Mastro Ciccio è orgoglioso dei suoi figli, ma anche preoccupato per il futuro dell’artigianato. In un’intervista rilasciata al canale YouTube Calabria Enotria, Francesco ha espresso una critica dura alla mancanza di formazione nel settore dell’artigianato, indispensabile per i giovani, soprattutto per il loro inserimento lavorativo. Secondo Mastro Ciccio, oggi c’è troppa burocrazia e troppa concorrenza sleale da parte di chi produce oggetti in ferro battuto a basso costo e scarsa qualità. Inoltre, Francesco lamenta la scarsa valorizzazione dell’artigianato da parte delle istituzioni e della società, che non riconoscono il lavoro e l’arte dei fabbri. Quello che un tempo fu ‘il diavolo del martello’ oggi è molto preoccupato, ed auspica una maggiore attenzione e sostegno all’artigianato calabrese, che rappresenta una ricchezza culturale e una fonte di occupazione per il territorio. E invita anche i giovani a scoprire il fascino e la bellezza del ferro battuto, e di un mestiere antico ma sempre attuale, che richiede abilità, fantasia e passione.

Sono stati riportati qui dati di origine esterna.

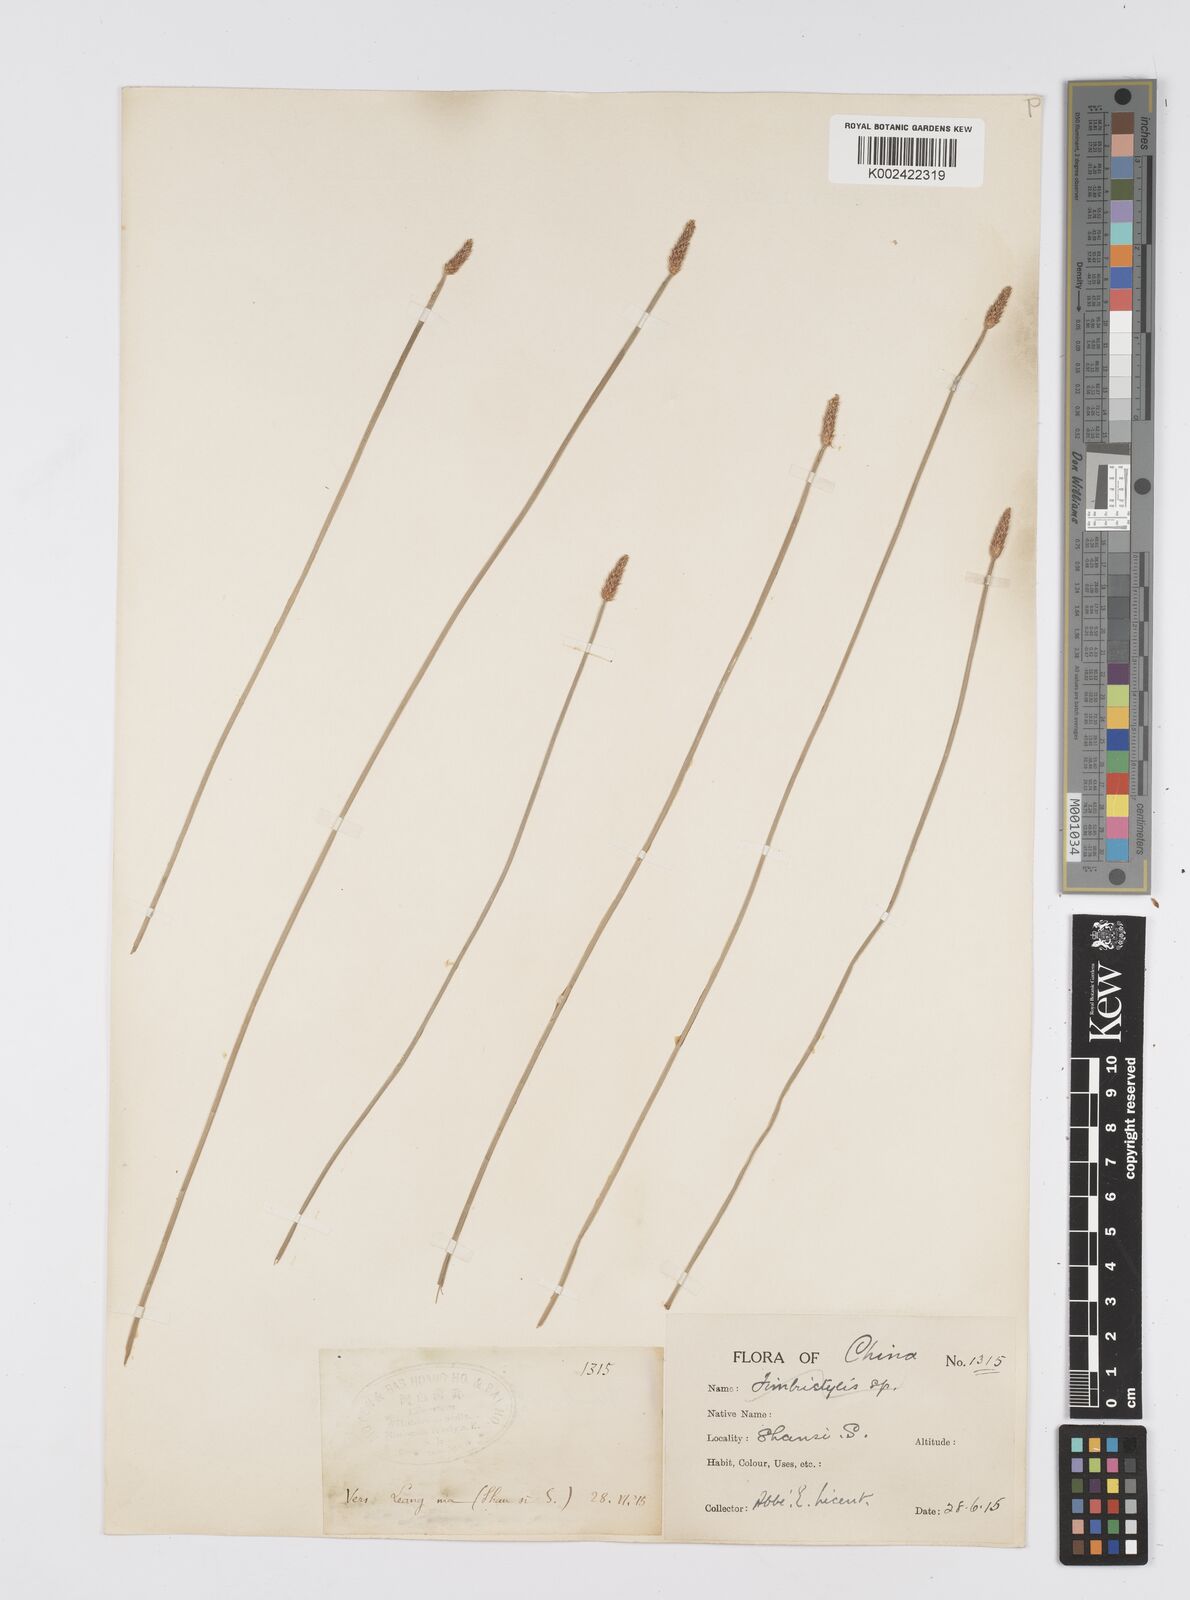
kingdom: Plantae
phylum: Tracheophyta
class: Liliopsida
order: Poales
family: Cyperaceae
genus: Eleocharis
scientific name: Eleocharis
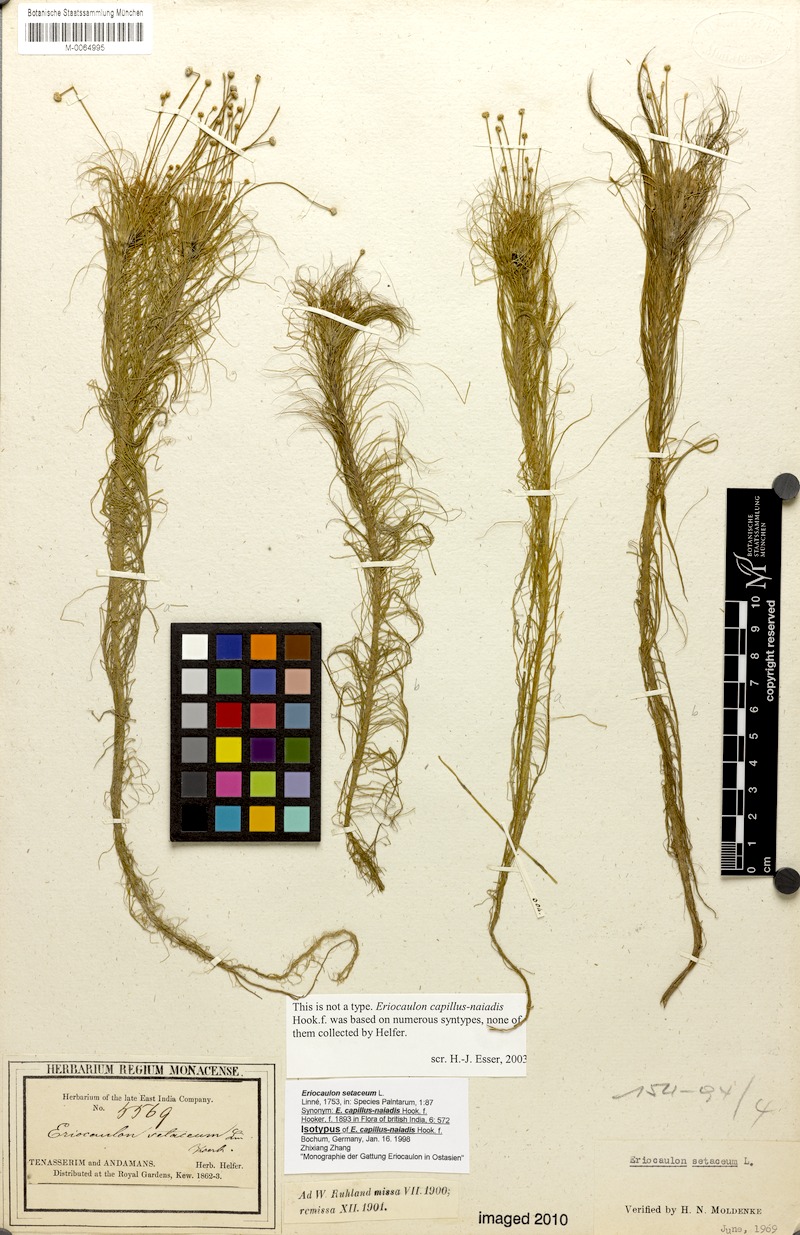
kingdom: Plantae
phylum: Tracheophyta
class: Liliopsida
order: Poales
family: Eriocaulaceae
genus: Eriocaulon
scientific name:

Francesco Talarico, meglio conosciuto come Mastro Ciccio, è un esempio di artigiano che ha fatto della sua professione una missione e una vocazione. Con il suo martello ha scritto la storia dell’artigianato calabrese, lasciando un segno indelebile nella sua terra e nel cuore delle persone che hanno ammirato le sue opere.